An address like 81 Mountain Avenue doesn’t spend long on the market, even in ordinary times. The seven-bedroom Millburn home is literally a designer’s dream. Architect Ying Li’s former residence flows from one understated room to another, sightlines carefully considered from city views to the deer-haunted woods of Sagamore Road.
“The house was an architect’s house so of course it has the wow factor,” said Saritte Harel, owner of Harel Real Estate based in Short Hills, who sold the property.
The bidding wars lasted only a week before becoming the most expensive home ever sold in town at over $2.5 million, according to the Garden State MLS. That milestone wouldn’t have been possible without a historic housing market driving up prices.
“We’re not seeing a demographic shift,” Harel said. “It’s really a lifestyle shift and I think it’s going to last.”
Lately all people talk about in New Jersey (with some well-deserved smugness) is the wave of New Yorkers moving out to the suburbs. But realtors like Harel know there’s more than meets the eye. Most of the cross-Hudson migrants settling down in train-station towns like Millburn probably would have made the move eventually. Instead, they took advantage of remote work and low-interest rates and made the move a year or two earlier.
”Usually families with school-age kids will move out here for our schools,” Harel said. “But we’re seeing couples with babies and toddlers.”
Perhaps the real story of the current housing market might be that many prospective buyers are coming from closer places. In fact, the family that eventually got the keys to the Li’s Millburn manse came from the town next door. The social phenomenon realtors like Harel are seeing is people are now much more willing to splurge on at-home luxuries, even if that means moving a few blocks down the road.
“A lot of local families are spending more time at home,” Harel said, “and they want that home office, the pool, and a bigger yard.”
Economists, meanwhile, are still unsure how and when the market will resolve.

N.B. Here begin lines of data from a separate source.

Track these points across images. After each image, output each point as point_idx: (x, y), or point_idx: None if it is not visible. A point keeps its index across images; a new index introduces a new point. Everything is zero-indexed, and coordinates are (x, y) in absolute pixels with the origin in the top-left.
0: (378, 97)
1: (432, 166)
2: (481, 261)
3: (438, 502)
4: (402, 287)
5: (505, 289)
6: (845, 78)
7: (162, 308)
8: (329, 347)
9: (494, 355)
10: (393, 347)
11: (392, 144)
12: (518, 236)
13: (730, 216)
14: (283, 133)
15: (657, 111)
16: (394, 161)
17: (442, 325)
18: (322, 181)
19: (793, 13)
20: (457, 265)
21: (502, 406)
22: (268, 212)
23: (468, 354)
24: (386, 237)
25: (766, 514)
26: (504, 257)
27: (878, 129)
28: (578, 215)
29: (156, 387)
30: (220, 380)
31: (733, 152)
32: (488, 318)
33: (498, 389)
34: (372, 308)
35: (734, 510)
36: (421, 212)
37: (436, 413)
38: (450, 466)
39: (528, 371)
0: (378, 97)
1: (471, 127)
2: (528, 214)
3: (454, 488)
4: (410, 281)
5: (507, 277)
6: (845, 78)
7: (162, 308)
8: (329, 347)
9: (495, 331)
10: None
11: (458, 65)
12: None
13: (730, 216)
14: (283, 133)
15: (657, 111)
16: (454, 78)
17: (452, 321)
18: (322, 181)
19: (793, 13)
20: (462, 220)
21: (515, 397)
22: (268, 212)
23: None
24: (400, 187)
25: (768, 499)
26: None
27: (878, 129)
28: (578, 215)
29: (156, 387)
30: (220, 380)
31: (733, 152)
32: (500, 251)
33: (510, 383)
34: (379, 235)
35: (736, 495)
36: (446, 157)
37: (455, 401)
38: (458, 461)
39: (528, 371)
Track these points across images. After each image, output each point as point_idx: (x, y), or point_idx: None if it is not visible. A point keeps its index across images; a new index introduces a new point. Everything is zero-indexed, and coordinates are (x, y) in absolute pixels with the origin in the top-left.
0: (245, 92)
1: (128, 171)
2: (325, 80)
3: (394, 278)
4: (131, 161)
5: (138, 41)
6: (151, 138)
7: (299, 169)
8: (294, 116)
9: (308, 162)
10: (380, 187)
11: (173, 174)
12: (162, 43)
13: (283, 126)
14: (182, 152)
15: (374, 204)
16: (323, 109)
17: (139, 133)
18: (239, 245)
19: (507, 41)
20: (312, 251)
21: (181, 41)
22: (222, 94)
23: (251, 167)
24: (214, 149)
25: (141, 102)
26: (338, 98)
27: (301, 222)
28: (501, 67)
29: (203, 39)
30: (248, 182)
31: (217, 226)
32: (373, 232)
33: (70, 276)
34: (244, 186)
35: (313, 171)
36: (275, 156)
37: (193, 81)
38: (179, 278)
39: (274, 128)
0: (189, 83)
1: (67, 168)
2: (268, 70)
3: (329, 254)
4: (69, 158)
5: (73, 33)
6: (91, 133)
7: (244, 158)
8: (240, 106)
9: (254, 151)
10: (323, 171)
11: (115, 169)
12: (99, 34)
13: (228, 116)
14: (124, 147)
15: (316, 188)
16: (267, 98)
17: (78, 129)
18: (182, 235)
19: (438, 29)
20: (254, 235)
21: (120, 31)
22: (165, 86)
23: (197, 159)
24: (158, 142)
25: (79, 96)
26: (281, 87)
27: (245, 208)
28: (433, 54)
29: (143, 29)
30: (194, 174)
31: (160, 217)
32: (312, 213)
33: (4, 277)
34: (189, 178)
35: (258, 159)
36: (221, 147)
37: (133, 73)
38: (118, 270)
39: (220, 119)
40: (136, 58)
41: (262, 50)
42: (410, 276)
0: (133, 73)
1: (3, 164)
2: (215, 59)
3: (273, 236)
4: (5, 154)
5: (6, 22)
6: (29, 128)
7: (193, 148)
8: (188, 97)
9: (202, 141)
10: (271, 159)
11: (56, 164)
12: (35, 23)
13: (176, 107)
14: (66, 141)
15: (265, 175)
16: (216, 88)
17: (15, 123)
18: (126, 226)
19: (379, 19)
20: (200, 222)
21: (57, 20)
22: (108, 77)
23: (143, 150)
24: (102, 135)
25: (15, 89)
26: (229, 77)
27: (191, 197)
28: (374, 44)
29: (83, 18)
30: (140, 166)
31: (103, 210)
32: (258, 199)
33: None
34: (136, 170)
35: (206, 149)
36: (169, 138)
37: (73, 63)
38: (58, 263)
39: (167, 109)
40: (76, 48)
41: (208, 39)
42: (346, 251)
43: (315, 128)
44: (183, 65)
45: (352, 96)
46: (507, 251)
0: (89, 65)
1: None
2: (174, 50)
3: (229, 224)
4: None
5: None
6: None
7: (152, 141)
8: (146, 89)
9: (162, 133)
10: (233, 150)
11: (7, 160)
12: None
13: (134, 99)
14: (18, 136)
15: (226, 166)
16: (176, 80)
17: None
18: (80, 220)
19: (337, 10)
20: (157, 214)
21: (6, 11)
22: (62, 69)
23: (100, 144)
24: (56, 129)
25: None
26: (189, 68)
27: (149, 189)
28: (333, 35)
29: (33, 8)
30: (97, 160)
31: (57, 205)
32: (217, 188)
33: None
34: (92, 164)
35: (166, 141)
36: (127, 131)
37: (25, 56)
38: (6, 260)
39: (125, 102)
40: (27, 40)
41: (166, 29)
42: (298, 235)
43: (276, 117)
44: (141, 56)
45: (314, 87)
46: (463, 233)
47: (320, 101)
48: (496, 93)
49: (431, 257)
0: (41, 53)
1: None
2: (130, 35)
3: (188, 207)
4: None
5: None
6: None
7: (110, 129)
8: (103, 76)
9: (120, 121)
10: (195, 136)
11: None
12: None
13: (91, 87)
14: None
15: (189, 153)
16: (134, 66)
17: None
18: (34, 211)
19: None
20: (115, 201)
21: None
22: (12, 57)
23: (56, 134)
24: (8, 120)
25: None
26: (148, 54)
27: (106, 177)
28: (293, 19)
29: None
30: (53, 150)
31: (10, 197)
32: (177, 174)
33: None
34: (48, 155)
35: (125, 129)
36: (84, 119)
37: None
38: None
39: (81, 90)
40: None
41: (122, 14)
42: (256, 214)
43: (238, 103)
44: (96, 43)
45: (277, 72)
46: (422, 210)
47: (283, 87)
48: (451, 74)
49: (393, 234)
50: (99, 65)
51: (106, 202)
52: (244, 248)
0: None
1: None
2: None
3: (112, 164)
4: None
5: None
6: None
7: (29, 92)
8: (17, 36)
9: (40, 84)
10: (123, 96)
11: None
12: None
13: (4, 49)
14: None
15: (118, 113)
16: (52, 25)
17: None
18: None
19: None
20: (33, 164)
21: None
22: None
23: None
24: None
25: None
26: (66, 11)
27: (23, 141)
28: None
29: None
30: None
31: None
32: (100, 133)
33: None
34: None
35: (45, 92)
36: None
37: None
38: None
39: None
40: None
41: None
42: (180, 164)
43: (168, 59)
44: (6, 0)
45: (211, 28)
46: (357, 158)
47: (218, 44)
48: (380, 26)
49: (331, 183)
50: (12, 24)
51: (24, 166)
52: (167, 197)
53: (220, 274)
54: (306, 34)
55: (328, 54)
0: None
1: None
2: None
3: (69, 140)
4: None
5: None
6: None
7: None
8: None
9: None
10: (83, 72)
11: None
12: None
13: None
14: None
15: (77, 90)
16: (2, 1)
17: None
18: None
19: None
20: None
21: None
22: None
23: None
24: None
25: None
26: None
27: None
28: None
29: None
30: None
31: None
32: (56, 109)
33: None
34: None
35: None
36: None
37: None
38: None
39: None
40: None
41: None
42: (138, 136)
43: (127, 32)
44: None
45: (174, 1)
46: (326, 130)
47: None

”Interests could go up because inflation is accelerating,” economist Murray Sabrin told Jersey Digs. “The Federal Reserve said it’s transitory, but transitory could be several years.”
Well-known for his takedowns of the Federal Reserve for using interest rates to manage the economy, Sabrin, whose latest book “Navigating the Boom/Bust Cycle” comes out later this year, believes that the current housing market surge is happening right on schedule.
“This is the third bubble since the Dot-Com Bubble,” Sabrin said. “People are calling it the Everything Bubble where everything’s inflated from artwork to Knicks tickets.”
For prospective buyers hoping to catch a deal during the market’s downslide, Harel, whose 17-year career spans the last housing bubble, recommends still keeping a leg in the race, however daunting it can be.
“We’re hearing from buyers that they’re going to wait it out in hopes of saving money,” Harel said. “But if interest rates go back up, the money you may save when prices stabilize in a year is basically a wash.”